Environmental Research Letters is publishing new insights into the last two decades' weather. Global warming is producing warmer autumns that cause colder winters. People obviously find that difficult to understand. The charts above are explained in the article below:
As has been noted, eastern US, southern Canada and northern Eurasia have had winters that can't be easily explained as natural variability. In the Arctic, strong warming throughout July, August and September melted more sea ice than was previously lost in this way. The humidity of the Arctic atmosphere increased with this, and caused precipitation over Eurasia. This fell as snow because of the freezing temperatures of the early winter. The effects of snow cover are intricately woven into the "Arctic Oscillation" (this is a pressure pattern in the mid to high latitudes). Basically, a negative effect arose, in which high pressure becomes dominant over the Arctic, pushing cold air south.
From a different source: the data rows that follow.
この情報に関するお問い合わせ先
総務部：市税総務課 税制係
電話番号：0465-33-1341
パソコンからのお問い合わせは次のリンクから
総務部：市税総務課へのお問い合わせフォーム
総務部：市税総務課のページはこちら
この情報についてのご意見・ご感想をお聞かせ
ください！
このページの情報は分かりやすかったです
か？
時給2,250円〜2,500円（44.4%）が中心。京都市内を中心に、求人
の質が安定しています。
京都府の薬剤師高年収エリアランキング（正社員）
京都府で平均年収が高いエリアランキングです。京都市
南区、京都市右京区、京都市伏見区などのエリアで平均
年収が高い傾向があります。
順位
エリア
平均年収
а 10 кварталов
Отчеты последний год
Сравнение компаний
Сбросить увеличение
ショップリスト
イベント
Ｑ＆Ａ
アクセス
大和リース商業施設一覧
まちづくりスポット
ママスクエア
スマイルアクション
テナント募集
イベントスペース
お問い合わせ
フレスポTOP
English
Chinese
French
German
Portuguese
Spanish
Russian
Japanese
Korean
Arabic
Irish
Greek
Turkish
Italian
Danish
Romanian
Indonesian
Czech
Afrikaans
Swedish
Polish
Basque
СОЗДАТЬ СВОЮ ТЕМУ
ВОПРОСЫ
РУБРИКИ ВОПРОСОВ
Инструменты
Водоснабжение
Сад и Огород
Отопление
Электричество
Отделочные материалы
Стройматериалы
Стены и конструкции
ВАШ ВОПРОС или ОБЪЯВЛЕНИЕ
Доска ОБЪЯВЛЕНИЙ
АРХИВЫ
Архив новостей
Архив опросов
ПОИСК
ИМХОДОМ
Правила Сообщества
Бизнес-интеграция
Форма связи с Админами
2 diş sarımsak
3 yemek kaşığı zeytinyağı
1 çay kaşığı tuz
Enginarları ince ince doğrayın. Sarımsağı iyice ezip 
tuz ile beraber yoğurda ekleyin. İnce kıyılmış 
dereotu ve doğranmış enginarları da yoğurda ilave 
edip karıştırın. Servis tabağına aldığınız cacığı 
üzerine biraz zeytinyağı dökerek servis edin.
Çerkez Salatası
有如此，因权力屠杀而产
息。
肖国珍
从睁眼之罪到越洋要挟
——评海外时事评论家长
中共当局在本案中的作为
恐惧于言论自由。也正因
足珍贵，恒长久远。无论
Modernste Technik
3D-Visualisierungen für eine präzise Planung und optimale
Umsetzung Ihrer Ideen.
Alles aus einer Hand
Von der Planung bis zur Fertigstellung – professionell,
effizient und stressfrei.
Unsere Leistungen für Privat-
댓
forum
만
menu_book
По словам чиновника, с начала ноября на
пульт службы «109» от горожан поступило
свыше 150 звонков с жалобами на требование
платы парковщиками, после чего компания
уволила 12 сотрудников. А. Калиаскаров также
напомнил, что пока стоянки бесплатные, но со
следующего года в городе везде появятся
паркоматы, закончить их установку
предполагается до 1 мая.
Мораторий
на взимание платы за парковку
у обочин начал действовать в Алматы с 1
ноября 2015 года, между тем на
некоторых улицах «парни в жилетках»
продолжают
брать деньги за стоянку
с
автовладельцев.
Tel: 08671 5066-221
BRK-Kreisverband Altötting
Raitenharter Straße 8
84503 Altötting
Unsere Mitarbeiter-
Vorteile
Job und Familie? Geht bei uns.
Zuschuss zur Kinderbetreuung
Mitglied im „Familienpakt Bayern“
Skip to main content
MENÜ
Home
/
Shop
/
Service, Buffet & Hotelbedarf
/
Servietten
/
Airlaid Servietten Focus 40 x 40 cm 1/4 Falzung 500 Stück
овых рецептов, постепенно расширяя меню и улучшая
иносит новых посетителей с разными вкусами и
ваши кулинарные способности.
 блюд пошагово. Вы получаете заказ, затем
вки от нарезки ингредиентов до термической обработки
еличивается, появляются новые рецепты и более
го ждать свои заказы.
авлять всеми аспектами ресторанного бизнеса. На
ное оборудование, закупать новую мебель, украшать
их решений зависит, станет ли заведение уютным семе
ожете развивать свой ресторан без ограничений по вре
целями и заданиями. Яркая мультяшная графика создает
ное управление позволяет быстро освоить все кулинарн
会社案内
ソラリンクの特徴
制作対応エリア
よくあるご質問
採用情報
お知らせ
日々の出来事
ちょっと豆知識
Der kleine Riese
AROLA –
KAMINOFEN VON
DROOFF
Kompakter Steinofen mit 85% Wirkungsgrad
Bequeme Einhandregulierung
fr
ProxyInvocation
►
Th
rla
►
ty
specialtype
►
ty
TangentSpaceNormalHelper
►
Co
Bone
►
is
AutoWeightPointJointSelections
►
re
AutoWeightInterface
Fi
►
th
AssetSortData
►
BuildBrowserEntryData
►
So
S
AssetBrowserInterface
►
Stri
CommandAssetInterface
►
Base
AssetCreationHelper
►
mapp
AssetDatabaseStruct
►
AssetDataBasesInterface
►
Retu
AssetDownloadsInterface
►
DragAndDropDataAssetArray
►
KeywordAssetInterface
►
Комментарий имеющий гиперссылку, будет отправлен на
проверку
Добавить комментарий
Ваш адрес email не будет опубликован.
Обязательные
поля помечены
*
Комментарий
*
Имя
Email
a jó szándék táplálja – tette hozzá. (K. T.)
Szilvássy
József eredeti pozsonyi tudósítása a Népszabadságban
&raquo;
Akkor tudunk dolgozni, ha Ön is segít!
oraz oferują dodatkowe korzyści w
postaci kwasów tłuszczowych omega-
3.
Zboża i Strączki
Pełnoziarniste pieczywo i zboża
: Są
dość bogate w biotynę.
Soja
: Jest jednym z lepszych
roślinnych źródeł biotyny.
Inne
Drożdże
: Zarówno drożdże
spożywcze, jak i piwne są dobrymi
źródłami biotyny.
However there is hope for the non sledge fraternity. Judah Cohen is the lead author of this new research: "In my mind there is no doubt that the globe is getting warmer and this will favour warmer temperatures in all seasons and in all locations; however, I do think that the increasing trend in snow cover has led to regional cooling, as discussed in the paper, and I see no reason why this won't continue into the near future. Also if it continues to get much warmer in the fall, precipitation that currently falls as snow will fall as rain instead, eliminating the winter cooling." With Jason C. Furtado and Vladimir A. Alexeev , Mathew A Harlow and Jessica E. Cherry he has produced evidence to confound the doubters who assume global warming can't account for colder winter weather. Climate models have consistently failed to predict this snow because apparently they don't take account of snow-cover variability.
With major industrial centres affected by this unseasonally early snow, these extremes should be forecast as accurately as possible. Traditional global warming theory would suggest winter warming trends, but several regions such as those we deal with here have a negative trend in temperature over the last 25 years.
The predictions of the team for the 2009/10 winter and even more so for the winter of 2010/2011 were successful when compared to forecasts which took no account of observed snow cover. In particular, no other seasonal forecast got the cold winter of 2010/2011 correct! So watch out next year, despite the relatively warm January we have had so far in 2012.